In an attempt to streamline the process and sort of get the best of both worlds, we developed a process that involves both Configurator and DEP, and works as follows:
1. Start by doing a factory reset on all devices that you’ll be imaging: this process only takes a minute or two and you’ll have to erase the devices anyway in order to supervise. This has helped us avoid errors in the Configurator process.

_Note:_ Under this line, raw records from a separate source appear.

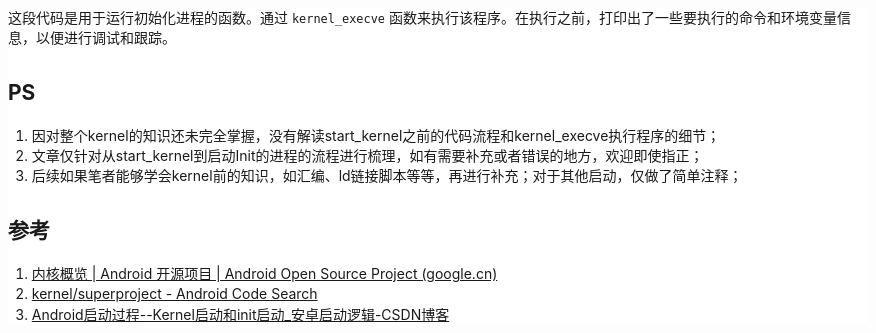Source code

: 这段代码是用于运行初始化进程的函数。通过 `kernel_execve` 函数来执行该程序。在执行之前，打印出了一些要执行的命令和环境变量信息，以便进行调试和跟踪。



## PS

1. 因对整个kernel的知识还未完全掌握，没有解读start_kernel之前的代码流程和kernel_execve执行程序的细节；
2. 文章仅针对从start_kernel到启动Init的进程的流程进行梳理，如有需要补充或者错误的地方，欢迎即使指正；
3. 后续如果笔者能够学会kernel前的知识，如汇编、ld链接脚本等等，再进行补充；对于其他启动，仅做了简单注释；



## 参考

1. [内核概览  | Android 开源项目  | Android Open Source Project (google.cn)](https://source.android.google.cn/docs/core/architecture/kernel?hl=zh-cn)
2. [kernel/superproject - Android Code Search](https://cs.android.com/android/kernel/superproject/+/common-android14-6.1-lts:;bpv=0;bpt=0)
3. [Android启动过程--Kernel启动和init启动_安卓启动逻辑-CSDN博客](https://blog.csdn.net/lvyaer_1122/article/details/130508216)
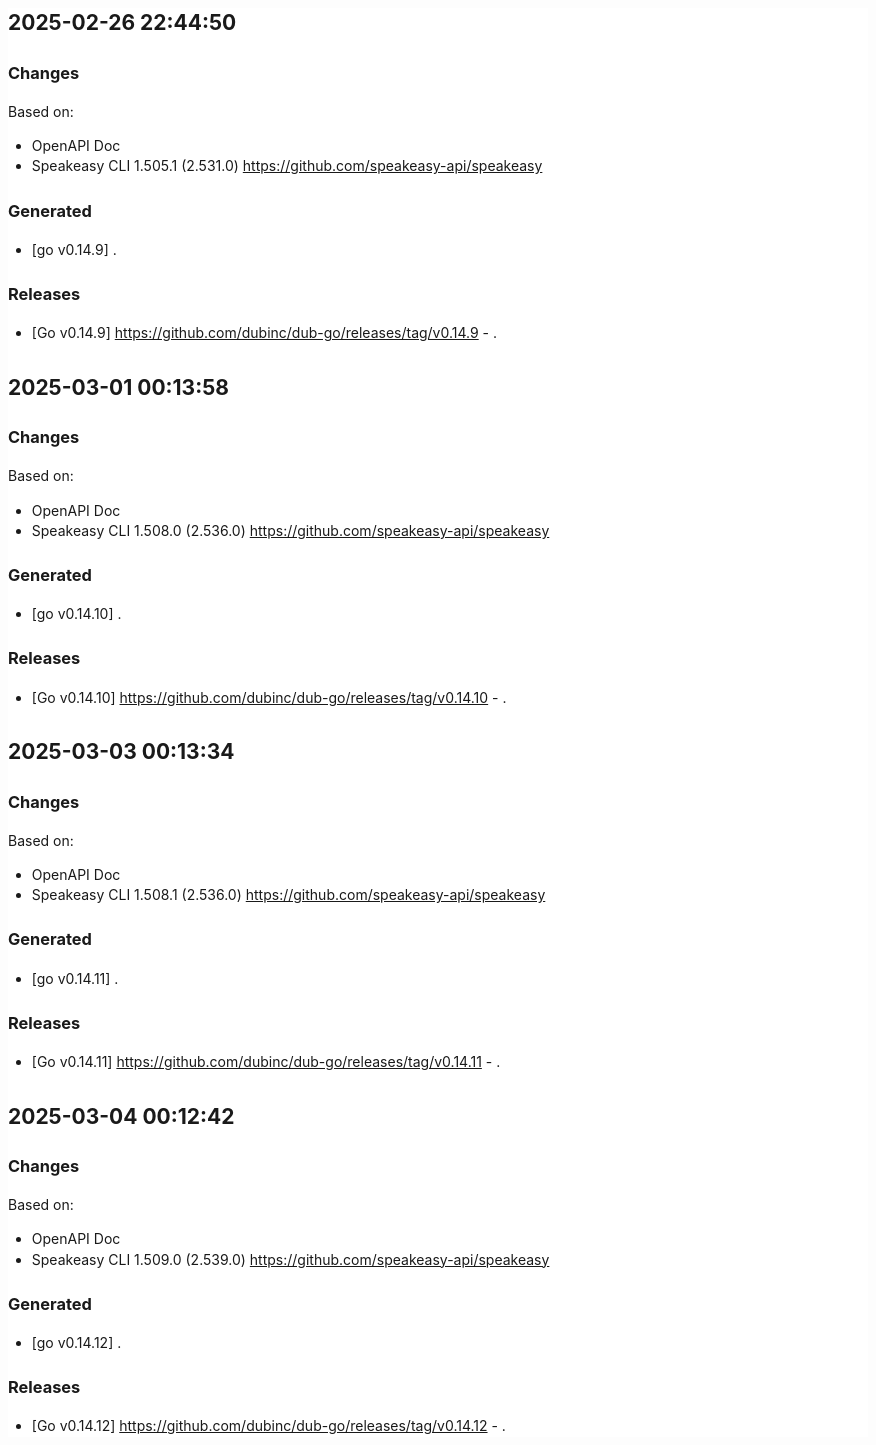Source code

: ## 2025-02-26 22:44:50
### Changes
Based on:
- OpenAPI Doc  
- Speakeasy CLI 1.505.1 (2.531.0) https://github.com/speakeasy-api/speakeasy
### Generated
- [go v0.14.9] .
### Releases
- [Go v0.14.9] https://github.com/dubinc/dub-go/releases/tag/v0.14.9 - .

## 2025-03-01 00:13:58
### Changes
Based on:
- OpenAPI Doc  
- Speakeasy CLI 1.508.0 (2.536.0) https://github.com/speakeasy-api/speakeasy
### Generated
- [go v0.14.10] .
### Releases
- [Go v0.14.10] https://github.com/dubinc/dub-go/releases/tag/v0.14.10 - .

## 2025-03-03 00:13:34
### Changes
Based on:
- OpenAPI Doc  
- Speakeasy CLI 1.508.1 (2.536.0) https://github.com/speakeasy-api/speakeasy
### Generated
- [go v0.14.11] .
### Releases
- [Go v0.14.11] https://github.com/dubinc/dub-go/releases/tag/v0.14.11 - .

## 2025-03-04 00:12:42
### Changes
Based on:
- OpenAPI Doc  
- Speakeasy CLI 1.509.0 (2.539.0) https://github.com/speakeasy-api/speakeasy
### Generated
- [go v0.14.12] .
### Releases
- [Go v0.14.12] https://github.com/dubinc/dub-go/releases/tag/v0.14.12 - .
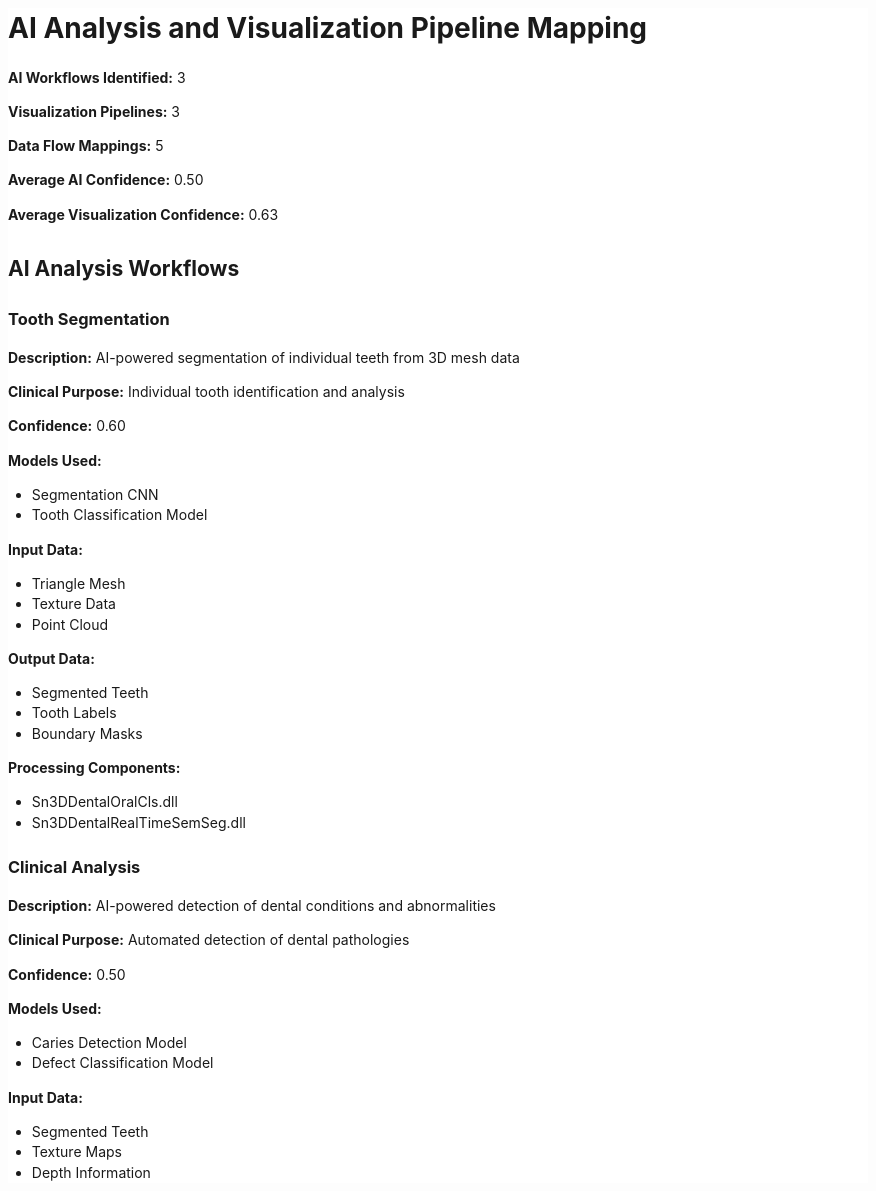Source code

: # AI Analysis and Visualization Pipeline Mapping

**AI Workflows Identified:** 3

**Visualization Pipelines:** 3

**Data Flow Mappings:** 5

**Average AI Confidence:** 0.50

**Average Visualization Confidence:** 0.63

## AI Analysis Workflows

### Tooth Segmentation

**Description:** AI-powered segmentation of individual teeth from 3D mesh data

**Clinical Purpose:** Individual tooth identification and analysis

**Confidence:** 0.60

**Models Used:**
- Segmentation CNN
- Tooth Classification Model

**Input Data:**
- Triangle Mesh
- Texture Data
- Point Cloud

**Output Data:**
- Segmented Teeth
- Tooth Labels
- Boundary Masks

**Processing Components:**
- Sn3DDentalOralCls.dll
- Sn3DDentalRealTimeSemSeg.dll

### Clinical Analysis

**Description:** AI-powered detection of dental conditions and abnormalities

**Clinical Purpose:** Automated detection of dental pathologies

**Confidence:** 0.50

**Models Used:**
- Caries Detection Model
- Defect Classification Model

**Input Data:**
- Segmented Teeth
- Texture Maps
- Depth Information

2. This is a good time to verify that all of your serials are enrolled with your DEP account
3. Set Configurator settings (see screenshots below for our settings): Note that we include the Meraki Systems Manager app as a deployed-from-Configurator app; this is as a backup in the event that DEP automatic enrollment fails or doesn’t occur.
4. Prepare the iPad(s)
5. Swipe to get past the welcome screen, and the DEP configuration prompt should appear after device activation: you may need to connect manually to wireless prior to this step if your Configurator profile doesn’t apply properly
- We’ve had almost no errors, due to not pushing the MDM configuration through Configurator and doing a factory reset prior to beginning the process
- Very little interaction is required on the part of the technician
- We get automatic naming, name showing on lock screen, automatic MDM enrollment (via DEP), bypassed configuration pages, and automatic wireless configuration
- The process reliably takes about 15 minutes per batch
- Even if DEP enrollment doesn’t occur (rare), we can use the Meraki app that was installed by Configurator to enroll very quickly (by entering our account code or by scanning a QR code)
I hope that this guide has been helpful! If we come up with any ways to increase the efficiency of the process, I’ll update this post to reflect those changes.